Creating a workplace culture where people feel valued involves more than actively showing appreciation. It also involves eliminating behaviors that make people feel devalued.
One of the worst culprits for making people feel devalued is disrespectful, condescending and rude behavior. Obviously, physical aggression is wrong. Less obvious is verbal abuse, especially if it is not clear that the instigator intended to harm the target. Remember the childhood phrase “sticks and stones will break my bones but words will never hurt me?” The truth is, words can and do hurt.
Most of us have witnessed managers berating the views of lower-ranking employees during meetings. These senior managers may reject others’ ideas without explaining their reasons why. Likewise, they may assert that their views are obviously superior without allowing a dialogue on the pros and cons of their position or on the alternatives. This approach is just one example of incivility in an organizational culture.

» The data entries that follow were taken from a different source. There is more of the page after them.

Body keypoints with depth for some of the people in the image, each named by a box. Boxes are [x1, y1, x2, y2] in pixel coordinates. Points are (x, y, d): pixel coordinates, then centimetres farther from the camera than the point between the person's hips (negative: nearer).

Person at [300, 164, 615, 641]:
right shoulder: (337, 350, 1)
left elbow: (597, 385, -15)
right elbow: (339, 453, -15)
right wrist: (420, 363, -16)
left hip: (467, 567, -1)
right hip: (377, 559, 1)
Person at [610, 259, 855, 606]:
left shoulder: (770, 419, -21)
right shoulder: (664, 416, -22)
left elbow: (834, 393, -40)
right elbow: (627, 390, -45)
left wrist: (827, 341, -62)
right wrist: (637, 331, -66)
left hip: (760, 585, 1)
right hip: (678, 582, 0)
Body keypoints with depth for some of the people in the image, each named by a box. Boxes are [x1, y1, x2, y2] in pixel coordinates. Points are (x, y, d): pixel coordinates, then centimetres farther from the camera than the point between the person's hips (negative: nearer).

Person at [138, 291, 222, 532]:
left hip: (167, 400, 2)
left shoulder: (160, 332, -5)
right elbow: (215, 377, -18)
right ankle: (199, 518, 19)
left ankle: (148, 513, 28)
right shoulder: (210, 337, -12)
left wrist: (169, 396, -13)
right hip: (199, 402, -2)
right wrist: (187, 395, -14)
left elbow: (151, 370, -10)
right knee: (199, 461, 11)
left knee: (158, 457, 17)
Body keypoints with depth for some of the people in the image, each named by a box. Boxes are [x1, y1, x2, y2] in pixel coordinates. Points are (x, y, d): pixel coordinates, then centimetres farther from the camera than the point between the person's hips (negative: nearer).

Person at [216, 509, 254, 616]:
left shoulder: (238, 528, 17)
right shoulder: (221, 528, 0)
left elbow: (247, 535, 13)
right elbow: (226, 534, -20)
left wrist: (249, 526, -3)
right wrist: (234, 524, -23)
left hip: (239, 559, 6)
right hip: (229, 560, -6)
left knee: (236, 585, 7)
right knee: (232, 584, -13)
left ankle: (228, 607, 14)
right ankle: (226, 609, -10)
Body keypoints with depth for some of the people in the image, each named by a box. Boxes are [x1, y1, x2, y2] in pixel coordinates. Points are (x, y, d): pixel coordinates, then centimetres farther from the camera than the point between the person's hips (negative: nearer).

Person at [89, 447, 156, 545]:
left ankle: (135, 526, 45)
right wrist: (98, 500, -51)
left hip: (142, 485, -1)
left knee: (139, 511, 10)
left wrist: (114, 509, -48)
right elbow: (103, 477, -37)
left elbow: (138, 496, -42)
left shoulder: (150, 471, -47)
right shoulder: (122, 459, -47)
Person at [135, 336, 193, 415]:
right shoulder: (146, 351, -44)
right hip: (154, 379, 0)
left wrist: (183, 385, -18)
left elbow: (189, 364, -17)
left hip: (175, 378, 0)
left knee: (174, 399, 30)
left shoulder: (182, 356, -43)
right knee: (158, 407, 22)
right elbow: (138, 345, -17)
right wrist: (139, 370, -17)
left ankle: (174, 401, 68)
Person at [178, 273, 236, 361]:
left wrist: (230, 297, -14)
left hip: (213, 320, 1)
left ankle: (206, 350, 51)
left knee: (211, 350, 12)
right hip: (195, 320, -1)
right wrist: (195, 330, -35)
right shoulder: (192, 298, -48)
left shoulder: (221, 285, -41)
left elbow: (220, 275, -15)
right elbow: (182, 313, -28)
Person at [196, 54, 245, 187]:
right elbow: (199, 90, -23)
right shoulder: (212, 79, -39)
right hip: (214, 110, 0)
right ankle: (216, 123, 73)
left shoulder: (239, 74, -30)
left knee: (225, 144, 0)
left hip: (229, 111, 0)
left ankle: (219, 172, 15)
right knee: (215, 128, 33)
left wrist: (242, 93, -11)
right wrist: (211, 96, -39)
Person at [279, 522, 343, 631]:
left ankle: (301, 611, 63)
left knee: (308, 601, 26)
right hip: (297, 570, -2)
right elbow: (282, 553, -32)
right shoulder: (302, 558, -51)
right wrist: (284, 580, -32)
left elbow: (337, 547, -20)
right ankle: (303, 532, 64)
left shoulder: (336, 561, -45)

Uncivil behavior can take many forms. Here are a few:
- Angry outbursts, tantrums, yelling, screaming, and cursing at someone
- Giving someone the silent treatment, ignoring or excluding him
- Constantly interrupting someone
- Violating someone’s personal space to intimidate him
- Publicly ridiculing someone
- Intensely cross-examining someone to belittle him
- Putting down or being condescending toward someone
Generally, any actions meant to humiliate, intimidate, undermine, or destroy a colleague in the workplace must be forbidden. These include acts of omission such as withholding resources (time, information, supplies, support, etc.) for the purpose of sabotaging another person’s efforts.
Disrespectful, condescending, and rude behavior must be eliminated from the corporate culture if we are to engage and energize people. When a leader exhibits uncivil behavior or allows someone else in his chain of command to perpetrate it, he needs to let that person know that it damages connection and is unacceptable. It should be made clear that continuing such behavior will bring about the perpetrator’s removal, regardless of the person’s “importance” to the company.
Unfortunately, patronizing behavior at work is too common. The American Psychological Association Center for Organizational Excellence reports that 98% of Americans polled in a 2013 study reported experiencing incivility on the job, and 26% of workers have quit a job because of an “uncivil workplace culture.”
Unchecked, uncivil behavior in the workplace spreads. Second-in-command leaders tend to adopt the leadership practices of their bosses, whether they are civil or uncivil. The only way to eliminate this corrosive behavior is for leaders to model civil behavior and take action to remove people who have proven themselves incapable of reform.
Is uncivil behavior a problem in your workplace? Be part of the answer rather than part of the problem.